Mechanical Data (Package|Pins)
Thermal pad, mechanical data (Package|Pins)
Orderable Information
7.4.9.2.3 Write Operation (Post Increment)

To write a register in the extended register set and automatically increment the address register to the next higher value following the write operation:

Instruction Example: Set reg 0x0170 = 0C50 & reg 0x0171 = 0x0011

1. Write the value 0x001F (address function field = 00, DEVAD = 31) to register REGCR.

Write register 0x0D to value 0x001F

2. Write the register address from register ADDAR.

Write register 0x0E to value 0x0170
3. Write the value 0x801F (data, post increment on reads and writes function field = 10, DEVAD = 31) or the value 0xC01F (data, post increment on writes function field = 11. DEVAD = 31) to register REGCR. Write register 0x0D to value 0x801F
4. Write the content of the desired extended register set register to register ADDAR.
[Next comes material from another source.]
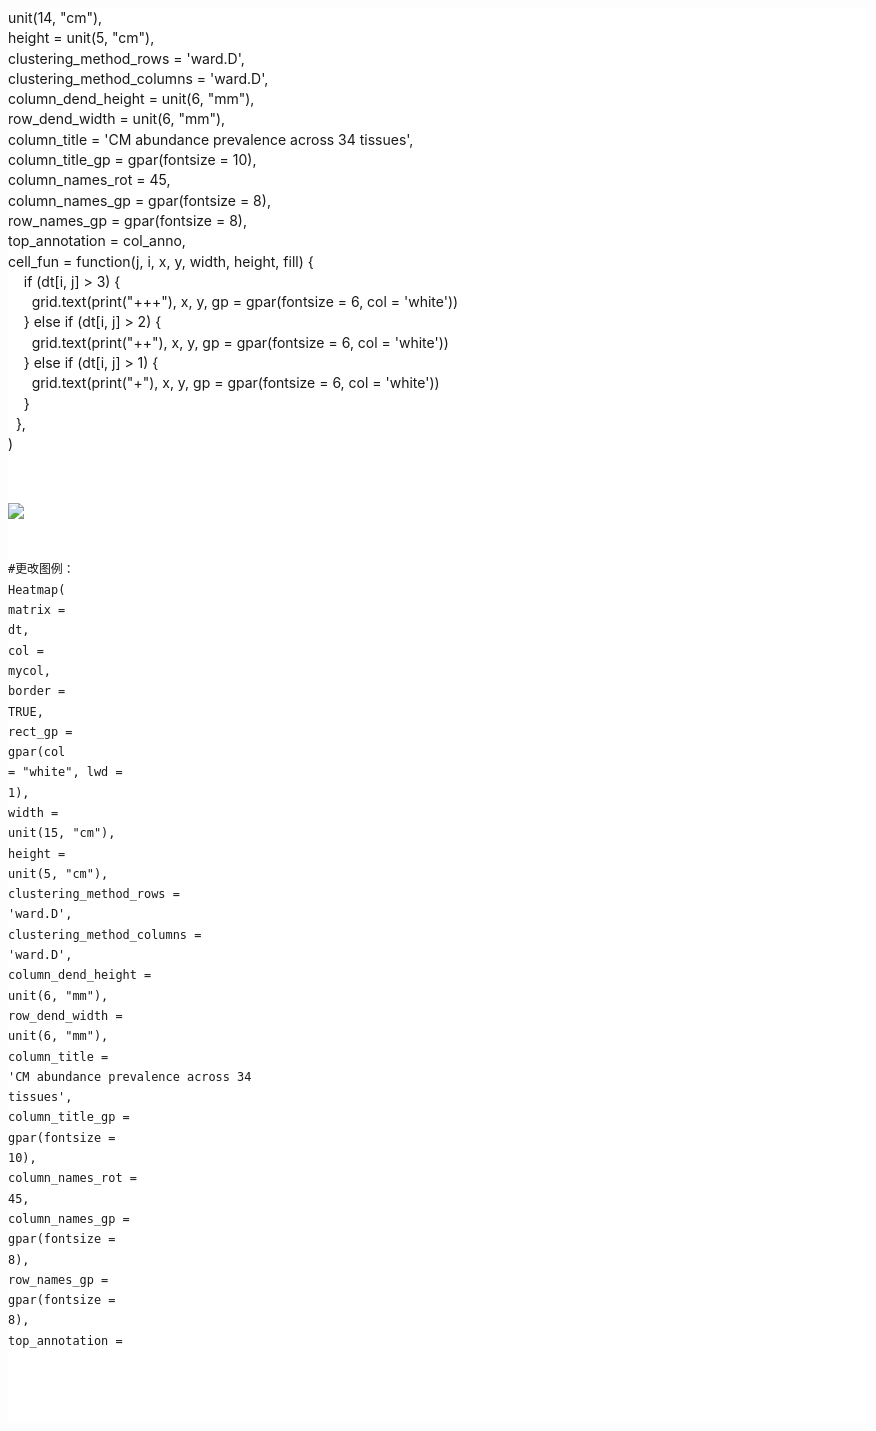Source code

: unit(14, </span><span><span leaf="">"cm"</span></span><span leaf="">), </span><span leaf=""><br></span><span><span leaf="">height</span></span><span leaf=""> = unit(5, </span><span><span leaf="">"cm"</span></span><span leaf="">), </span><span leaf=""><br></span><span><span leaf="">clustering_method_rows</span></span><span leaf=""> = 'ward.D', </span><span leaf=""><br></span><span><span leaf="">clustering_method_columns</span></span><span leaf=""> = 'ward.D', </span><span leaf=""><br></span><span><span leaf="">column_dend_height</span></span><span leaf=""> = unit(6, </span><span><span leaf="">"mm"</span></span><span leaf="">), </span><span leaf=""><br></span><span><span leaf="">row_dend_width</span></span><span leaf=""> = unit(6, </span><span><span leaf="">"mm"</span></span><span leaf="">), </span><span leaf=""><br></span><span><span leaf="">column_title</span></span><span leaf=""> = 'CM abundance prevalence across 34 tissues', </span><span leaf=""><br></span><span><span leaf="">column_title_gp</span></span><span leaf=""> = gpar(fontsize = 10), </span><span leaf=""><br></span><span><span leaf="">column_names_rot</span></span><span leaf=""> = 45, </span><span leaf=""><br></span><span><span leaf="">column_names_gp</span></span><span leaf=""> = gpar(fontsize = 8), </span><span leaf=""><br></span><span><span leaf="">row_names_gp</span></span><span leaf=""> = gpar(fontsize = 8),</span><span leaf=""><br></span><span><span leaf="">top_annotation</span></span><span leaf=""> = col_anno,</span><span leaf=""><br></span><span><span leaf="">cell_fun</span></span><span leaf=""> = function(j, i, x, y, width, height, fill) {</span><span leaf=""><br></span><span leaf="">    </span><span><span leaf="">if</span></span><span leaf=""> (dt[i, j] &gt; 3) {</span><span leaf=""><br></span><span leaf="">      </span><span><span leaf="">grid</span></span><span leaf="">.text(print(</span><span><span leaf="">"+++"</span></span><span leaf="">), x, y, gp = gpar(fontsize = 6, col = 'white'))</span><span leaf=""><br></span><span leaf="">    } </span><span><span leaf="">else</span></span><span leaf=""> if (dt[i, j] &gt; 2) {</span><span leaf=""><br></span><span leaf="">      </span><span><span leaf="">grid</span></span><span leaf="">.text(print(</span><span><span leaf="">"++"</span></span><span leaf="">), x, y, gp = gpar(fontsize = 6, col = 'white'))</span><span leaf=""><br></span><span leaf="">    } </span><span><span leaf="">else</span></span><span leaf=""> if (dt[i, j] &gt; 1) {</span><span leaf=""><br></span><span leaf="">      </span><span><span leaf="">grid</span></span><span leaf="">.text(print(</span><span><span leaf="">"+"</span></span><span leaf="">), x, y, gp = gpar(fontsize = 6, col = 'white'))</span><span leaf=""><br></span><span leaf="">    }</span><span leaf=""><br></span><span leaf="">  },</span><span leaf=""><br></span><span leaf="">)</span></code></pre></section><p data-mpa-action-id="mc1bs7cm16v1"><span leaf=""><br></span></p><section data-mpa-action-id="mc1bs7cm1xyy" nodeleaf=""><img data-src="https://mmbiz.qpic.cn/sz_mmbiz_png/tgUVxVRjT6libSvPa3wywF7rRrWrEaAfeFpHulUKg4QxQyWibOcNeP0EIbfP3odrxWoFp6t3eWR8w9KufA4e4Utw/640?wx_fmt=png&amp;from=appmsg" data-ratio="0.39782157676348545" data-type="png" data-w="1928" data-imgfileid="100070782" src="https://mmbiz.qpic.cn/sz_mmbiz_png/tgUVxVRjT6libSvPa3wywF7rRrWrEaAfeFpHulUKg4QxQyWibOcNeP0EIbfP3odrxWoFp6t3eWR8w9KufA4e4Utw/640?wx_fmt=png&amp;from=appmsg"></section><section mpa-from-tpl="t" data-mpa-action-id="mc1c8t0rbjh" data-pm-slice="0 0 []"><span leaf=""><br></span></section><section data-mpa-preserve-tpl-color="t" data-mpa-template="t" mpa-preserve="t" mpa-from-tpl="t" data-mpa-action-id="mc1c8t0r1vc9"><pre><code><span><span leaf="">#更改图例：</span></span><span leaf=""><br></span><span><span leaf="">Heatmap</span></span><span leaf="">(</span><span leaf=""><br></span><span><span leaf="">matrix</span></span><span leaf=""> = dt,</span><span leaf=""><br></span><span><span leaf="">col</span></span><span leaf=""> = mycol,</span><span leaf=""><br></span><span><span leaf="">border</span></span><span leaf=""> = TRUE, </span><span leaf=""><br></span><span><span leaf="">rect_gp</span></span><span leaf=""> = gpar(col = </span><span><span leaf="">"white"</span></span><span leaf="">, lwd = 1), </span><span leaf=""><br></span><span><span leaf="">width</span></span><span leaf=""> = unit(15, </span><span><span leaf="">"cm"</span></span><span leaf="">), </span><span leaf=""><br></span><span><span leaf="">height</span></span><span leaf=""> = unit(5, </span><span><span leaf="">"cm"</span></span><span leaf="">), </span><span leaf=""><br></span><span><span leaf="">clustering_method_rows</span></span><span leaf=""> = 'ward.D', </span><span leaf=""><br></span><span><span leaf="">clustering_method_columns</span></span><span leaf=""> = 'ward.D', </span><span leaf=""><br></span><span><span leaf="">column_dend_height</span></span><span leaf=""> = unit(6, </span><span><span leaf="">"mm"</span></span><span leaf="">), </span><span leaf=""><br></span><span><span leaf="">row_dend_width</span></span><span leaf=""> = unit(6, </span><span><span leaf="">"mm"</span></span><span leaf="">), </span><span leaf=""><br></span><span><span leaf="">column_title</span></span><span leaf=""> = 'CM abundance prevalence across 34 tissues', </span><span leaf=""><br></span><span><span leaf="">column_title_gp</span></span><span leaf=""> = gpar(fontsize = 10), </span><span leaf=""><br></span><span><span leaf="">column_names_rot</span></span><span leaf=""> = 45, </span><span leaf=""><br></span><span><span leaf="">column_names_gp</span></span><span leaf=""> = gpar(fontsize = 8), </span><span leaf=""><br></span><span><span leaf="">row_names_gp</span></span><span leaf=""> = gpar(fontsize = 8),</span><span leaf=""><br></span><span><span leaf="">top_annotation</span></span><span leaf=""> =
Write register 0x0E to value 0x0C50
5. Subsequent writes to register ADDAR (step 4) writes the next higher addressed data register selected by the value of the address register; the address register is incremented after each access. Write register 0x0E to value 0x0011

Step 4 Writes register 0x0170 to 0x0C50 and because post increment is enabled, Step 5 writes register 0x0171 to 0x0011.